In summary, if you're measuring predictability through the eyes of someone who's using the fitted model described here, you can say that:

- The winners of games this season have been less predictable this year than last
- The game margins this season have been more predictable this year than in any other since at least 2006

The other two columns in the tables show that the same can be said of anyone using either of the two other models I fitted, which, for completeness' sake, are:

*MARS-Only Model: Game Margin = 86.7798 + 0.7310 x Home MARS Rating - 0.8102 x Away MARS Rating*

*Enhanced MARS Model: 72.8504 + 0.7402 x Home MARS Rating - 0.8103 x Away MARS Rating + 8.6383 x Interstate Status*

Notice, however, that while all three models agree that this season's winners have been less predictable and this season's margins have been more predictable than last season's, they disagree in terms of the absolute levels of predictability. Indeed, this season the MARS-Only Model has found game margins more predictable than has the Bookmaker-Only model, while the opposite was true last season.

It's entirely possible that a reasonable (not obviously over-fitted) model could be devised whose fitted values imply that this season is, in fact, less predictable than last season, both in terms of who's won and by how much - but that's unlikely, I'd suggest, at least using the inputs I've used here (counter-examples welcomed).

If we believe, however, that the TAB bookmaker's prices incorporate all available knowledge and that the transformation I've applied here is about as good as any way possible of expressing that knowledge in terms of game margins, then most if not all of the unpredictability that remains in game margins is potentially not predictable by any means.

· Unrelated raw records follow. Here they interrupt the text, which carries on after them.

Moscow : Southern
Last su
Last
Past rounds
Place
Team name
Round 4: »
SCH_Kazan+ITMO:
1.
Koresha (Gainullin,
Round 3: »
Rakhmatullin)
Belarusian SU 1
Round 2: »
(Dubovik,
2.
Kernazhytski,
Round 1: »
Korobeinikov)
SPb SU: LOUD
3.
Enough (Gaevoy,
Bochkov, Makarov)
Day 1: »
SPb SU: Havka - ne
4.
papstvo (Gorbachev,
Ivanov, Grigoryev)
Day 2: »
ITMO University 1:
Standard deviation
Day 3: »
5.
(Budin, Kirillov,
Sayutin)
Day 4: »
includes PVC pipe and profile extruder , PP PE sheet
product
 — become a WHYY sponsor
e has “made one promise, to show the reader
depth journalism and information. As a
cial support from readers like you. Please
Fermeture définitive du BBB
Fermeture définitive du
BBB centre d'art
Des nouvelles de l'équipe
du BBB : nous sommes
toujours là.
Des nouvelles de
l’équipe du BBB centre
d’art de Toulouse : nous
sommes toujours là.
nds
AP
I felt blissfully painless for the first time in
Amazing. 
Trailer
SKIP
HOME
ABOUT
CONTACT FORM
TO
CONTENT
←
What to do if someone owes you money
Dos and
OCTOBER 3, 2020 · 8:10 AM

That is, what remains is randomness. If that's true then maybe we can legitimately claim in some absolute sense that last season's game margins were less inherently predictable than this season's.

Everything, of course, is far more predictable in hindsight, but what statistical modellers strive for is models that make the future, not just the past, more predictable. That's why I'm still doing this for AFL after 7 years.